Italy is no longer on lockdown and since May 18th we can meet our friends again. As you probably know, the Italian way of greeting is two kissed on the cheek, starting from the right. But we can’t do it anymore because of the physical distancing.
How are you supposed to greet people now? Since Monday I witnessed and experienced three different greeting practices:
People on Italian television prefer the elbow bump. Politicians worldwide have been doing it for the last two months or so, it really sticks. Besides, you surely respect the distance and it looks solid-ish.

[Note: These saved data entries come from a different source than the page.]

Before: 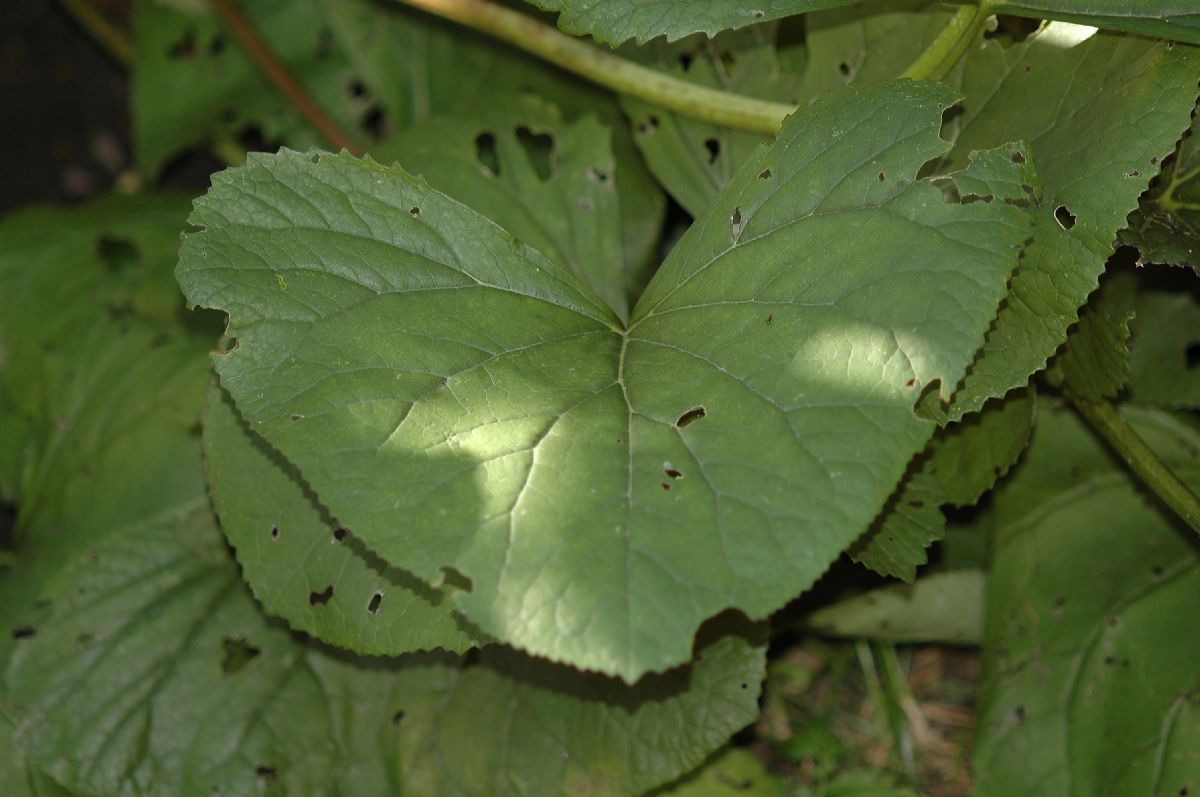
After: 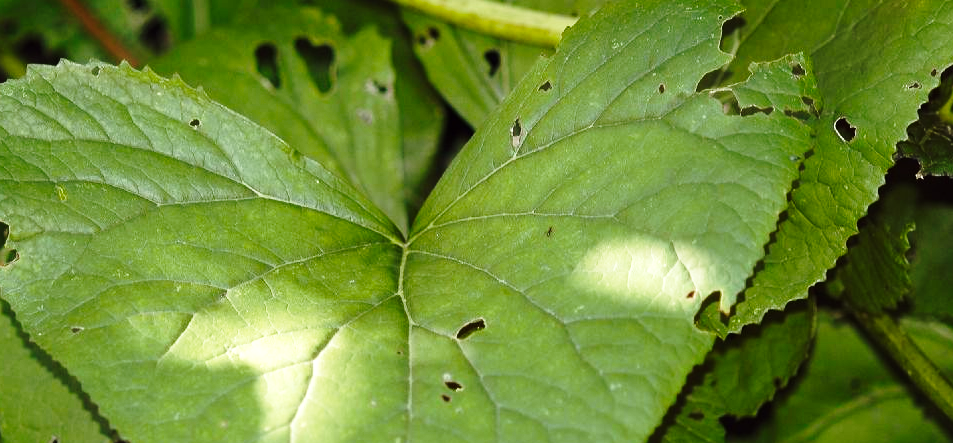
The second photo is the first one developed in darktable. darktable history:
tone equalizer: -8 EV -0.417 EV, -7 EV -0.389 EV, -6 EV -0.333 EV, -5 EV -0.222 EV, -3 EV 0.222 EV, -2 EV 0.333 EV, -1 EV 0.389 EV, +0 EV 0.417 EV, edges refinement/feathering 500, mask exposure compensation -1.57 EV, preserve details no
crop: left 18.38%, top 11.092%, right 2.134%, bottom 33.217%
color balance: lift [1, 1, 0.999, 1.001], gamma [1, 1.003, 1.005, 0.995], gain [1, 0.992, 0.988, 1.012], contrast 5%, output saturation 110%
base curve: curves: ch0 [(0, 0) (0.028, 0.03) (0.121, 0.232) (0.46, 0.748) (0.859, 0.968) (1, 1)], preserve colors none
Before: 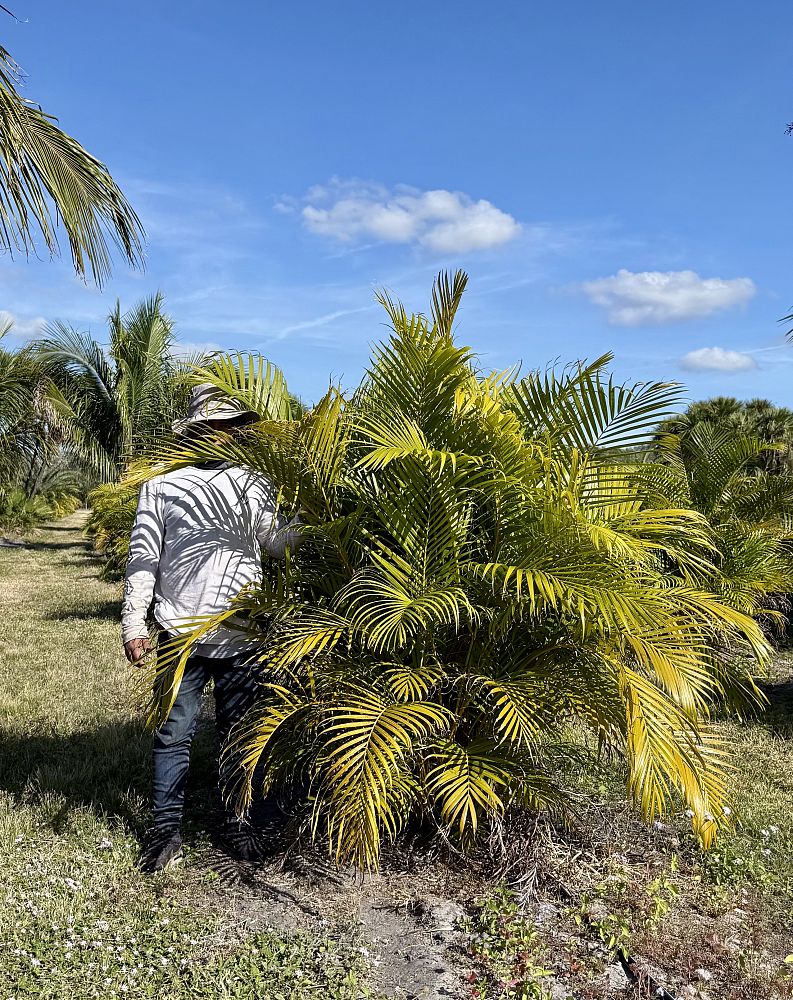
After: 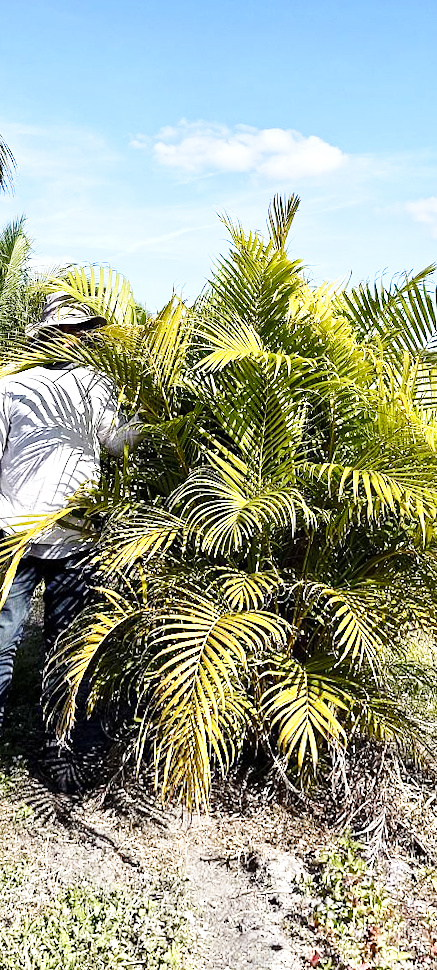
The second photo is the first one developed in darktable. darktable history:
crop and rotate: left 12.673%, right 20.66%
exposure: exposure 0.6 EV, compensate highlight preservation false
base curve: curves: ch0 [(0, 0) (0.028, 0.03) (0.121, 0.232) (0.46, 0.748) (0.859, 0.968) (1, 1)], preserve colors none
rotate and perspective: rotation 0.72°, lens shift (vertical) -0.352, lens shift (horizontal) -0.051, crop left 0.152, crop right 0.859, crop top 0.019, crop bottom 0.964
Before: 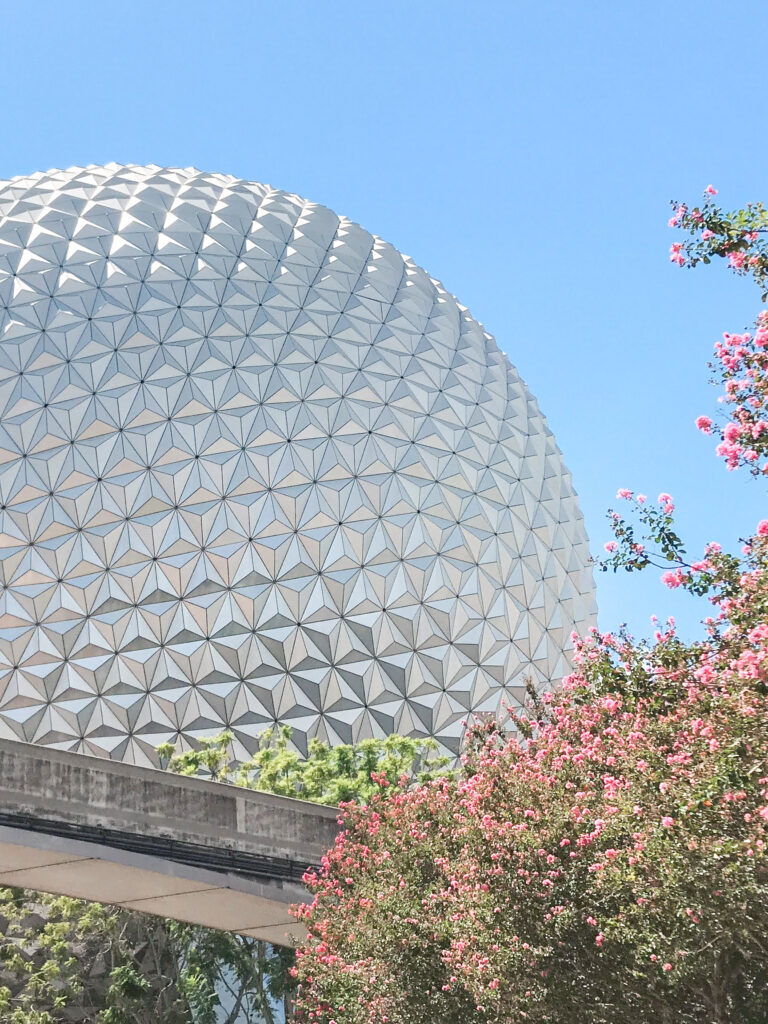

The only question is, that’s the same elbow we are supposed to sneeze or cough into?
A friend I saw the other day proposed the foot bump for greeting. This form of greeting came from China.
It does involve some balance but it also counts as physical exercise, which is much needed after eight weeks at home.
Shoulder or hip bump
I first heard about it as a shoulder bump. You don’t quite respect the distance but it shouldn’t be a problem in this case because you are looking at opposite directions.
Then I saw the hip bump on the TV. I really can’t imagine myself doing it with someone else other than my best friends but it does look like a lot of fun.
But why the kiss anyway?
The honest answer is: we don’t know. In his book One Kiss or Two: In Search of the Perfect Greeting, career diplomat Andy Scott assumes the origins of this tradition are probably biblical: “In his Epistle to the Romans, St. Paul instructed followers to ‘salute one another with a holy kiss.’ And so the ‘holy kiss’ became a common greeting among early Christians and a central part of Catholic ceremony.”
Scott thinks that over time, the lip-to-lip salutation might have evolved into a kiss on the cheek, which could explain why the kiss greeting is popular in most Catholic countries.
Hopefully, we will be able to hug and kiss each other again soon. Well, those who did it before.
Bonus Kissing Cheat Sheet
Remember this is the standard version, in some countries like Brazil, Italy or France, the number of kisses depends on the region. In others, like Middle East countries, opposite sexes don’t kiss.
In Russia, you usually kiss on the cheek three times people you are really glad to see, like dear friends who come to visit you.